It’s Official: Environmentalism Is the New Religion
Robert Nelson, in the Independent Institute’s recent book, The New Holy Wars, points out that environmental religion owes its moral activism, ascetic discipline, reverence for nature, and fallen view of man to the Protestant theology of John Calvin.
Manhattan’s new Church of Earthalujah is perhaps the most striking—though hardly rare—expression of this new religion. Its leader, the Rev. Billy, outlined the church’s purpose and practices in this recent interview.
Asked about influences in his life, Rev. Billy reminisced on the importance of his high school creative writing teacher:
I moved to the East Coast with his family for a bit to get out of a tough Midwestern Calvinist situation.
The tenets of the Church of Earthalujah are based on the view that:
…these freak storms and tsunamis and flocks of blackbirds are not a coincidence—it’s the Earth talking to us. The Earth’s physical systems are in revolt.
Their faith is practiced both in church:
Every Sunday we have a devil and a saint, and the holy writ is the Earth. We have sermons and songs. Scientists give talks.
And on the street:
Friends give us soil from mountains that have been strip-mined and we go into bank lobbies like Chase and Union Bank as if we’ve been invited by an art curator and we sculpt dirt peaks and sing, then exorcise the demon out of the ATMs.
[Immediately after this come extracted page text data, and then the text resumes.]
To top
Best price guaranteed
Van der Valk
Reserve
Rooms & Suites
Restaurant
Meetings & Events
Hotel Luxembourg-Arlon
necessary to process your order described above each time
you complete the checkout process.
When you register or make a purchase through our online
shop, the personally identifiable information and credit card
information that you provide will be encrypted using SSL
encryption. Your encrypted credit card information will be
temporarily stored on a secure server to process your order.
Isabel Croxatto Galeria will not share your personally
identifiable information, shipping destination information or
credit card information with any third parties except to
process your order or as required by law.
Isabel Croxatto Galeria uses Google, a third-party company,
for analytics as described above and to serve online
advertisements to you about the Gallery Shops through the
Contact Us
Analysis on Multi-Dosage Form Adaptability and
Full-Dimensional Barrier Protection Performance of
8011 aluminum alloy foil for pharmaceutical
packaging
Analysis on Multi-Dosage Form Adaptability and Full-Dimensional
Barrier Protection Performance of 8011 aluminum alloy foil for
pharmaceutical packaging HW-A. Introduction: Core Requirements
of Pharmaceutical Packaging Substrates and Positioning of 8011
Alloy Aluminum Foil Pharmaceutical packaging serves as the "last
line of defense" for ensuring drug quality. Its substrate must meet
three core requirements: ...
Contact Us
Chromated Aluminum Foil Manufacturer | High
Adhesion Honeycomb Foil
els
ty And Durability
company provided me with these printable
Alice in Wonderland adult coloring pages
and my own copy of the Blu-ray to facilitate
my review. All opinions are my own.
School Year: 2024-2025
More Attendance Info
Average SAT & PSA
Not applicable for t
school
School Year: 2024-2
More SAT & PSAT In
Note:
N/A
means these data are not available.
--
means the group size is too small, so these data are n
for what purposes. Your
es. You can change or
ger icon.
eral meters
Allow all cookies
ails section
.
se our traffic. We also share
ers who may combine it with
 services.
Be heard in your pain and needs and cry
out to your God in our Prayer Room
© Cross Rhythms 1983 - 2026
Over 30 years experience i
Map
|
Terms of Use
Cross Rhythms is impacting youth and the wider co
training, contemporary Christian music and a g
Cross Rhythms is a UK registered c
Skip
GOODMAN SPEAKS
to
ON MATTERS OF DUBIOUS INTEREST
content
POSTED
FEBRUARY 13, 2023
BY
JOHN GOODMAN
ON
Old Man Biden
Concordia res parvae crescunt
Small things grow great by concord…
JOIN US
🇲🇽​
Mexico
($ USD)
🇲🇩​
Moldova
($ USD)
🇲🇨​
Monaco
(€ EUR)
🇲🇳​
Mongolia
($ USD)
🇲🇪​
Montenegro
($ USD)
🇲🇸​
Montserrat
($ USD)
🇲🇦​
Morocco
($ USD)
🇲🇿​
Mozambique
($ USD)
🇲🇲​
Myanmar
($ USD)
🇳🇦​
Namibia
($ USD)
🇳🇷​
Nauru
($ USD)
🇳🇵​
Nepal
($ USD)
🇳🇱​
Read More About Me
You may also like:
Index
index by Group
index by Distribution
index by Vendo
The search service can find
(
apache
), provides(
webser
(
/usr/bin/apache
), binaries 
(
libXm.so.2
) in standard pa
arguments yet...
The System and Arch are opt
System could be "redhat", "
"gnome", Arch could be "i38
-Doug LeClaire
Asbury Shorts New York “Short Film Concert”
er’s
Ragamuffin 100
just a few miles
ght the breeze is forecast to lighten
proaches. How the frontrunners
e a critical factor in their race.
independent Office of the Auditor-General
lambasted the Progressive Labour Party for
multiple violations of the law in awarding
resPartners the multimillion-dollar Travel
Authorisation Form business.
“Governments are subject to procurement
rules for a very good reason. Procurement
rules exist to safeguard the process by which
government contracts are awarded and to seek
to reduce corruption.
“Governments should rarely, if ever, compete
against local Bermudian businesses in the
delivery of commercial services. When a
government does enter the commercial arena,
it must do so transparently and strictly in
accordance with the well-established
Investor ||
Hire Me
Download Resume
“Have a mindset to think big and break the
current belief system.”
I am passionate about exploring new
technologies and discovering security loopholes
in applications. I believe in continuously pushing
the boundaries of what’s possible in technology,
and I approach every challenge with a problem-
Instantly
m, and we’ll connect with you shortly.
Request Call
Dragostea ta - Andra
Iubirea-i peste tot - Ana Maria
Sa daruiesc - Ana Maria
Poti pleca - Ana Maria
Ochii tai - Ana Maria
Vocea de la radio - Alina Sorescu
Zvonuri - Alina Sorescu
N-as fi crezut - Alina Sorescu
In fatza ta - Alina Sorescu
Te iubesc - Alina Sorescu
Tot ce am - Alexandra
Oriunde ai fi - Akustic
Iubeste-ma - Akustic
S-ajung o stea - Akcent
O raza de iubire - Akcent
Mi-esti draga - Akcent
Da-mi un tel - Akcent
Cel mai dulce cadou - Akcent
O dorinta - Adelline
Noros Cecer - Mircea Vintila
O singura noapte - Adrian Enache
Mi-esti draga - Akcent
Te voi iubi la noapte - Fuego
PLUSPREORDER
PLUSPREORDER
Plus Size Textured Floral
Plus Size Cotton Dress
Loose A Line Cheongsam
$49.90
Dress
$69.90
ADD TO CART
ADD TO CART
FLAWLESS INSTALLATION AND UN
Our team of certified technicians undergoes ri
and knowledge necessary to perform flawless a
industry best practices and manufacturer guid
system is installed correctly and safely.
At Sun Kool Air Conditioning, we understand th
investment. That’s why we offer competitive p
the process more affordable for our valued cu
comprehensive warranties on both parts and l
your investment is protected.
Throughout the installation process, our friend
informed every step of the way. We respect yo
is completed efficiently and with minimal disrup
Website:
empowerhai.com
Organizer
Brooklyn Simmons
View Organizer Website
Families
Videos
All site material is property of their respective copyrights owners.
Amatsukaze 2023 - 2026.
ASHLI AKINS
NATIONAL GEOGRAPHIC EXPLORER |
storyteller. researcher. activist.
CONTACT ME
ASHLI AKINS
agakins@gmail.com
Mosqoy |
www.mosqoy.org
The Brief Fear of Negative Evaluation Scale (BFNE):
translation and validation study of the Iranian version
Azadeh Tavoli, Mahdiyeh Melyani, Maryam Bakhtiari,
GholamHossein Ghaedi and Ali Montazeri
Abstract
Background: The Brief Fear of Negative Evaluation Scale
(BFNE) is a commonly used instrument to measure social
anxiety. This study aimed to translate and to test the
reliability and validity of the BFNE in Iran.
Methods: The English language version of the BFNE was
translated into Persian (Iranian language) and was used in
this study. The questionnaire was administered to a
One might be tempted to laugh off such “performance art,” were it not that so many apparently find such tactics absolutely mesmerizing:
…we talked to many middle managers in the lobby at JP Morgan, and now that bank is in negotiations with Rainforest Action Network in San Francisco over their environmental policies.
When corporate policy—not to mention international economic and public policy—is based on faith over fact, may Heaven help us all.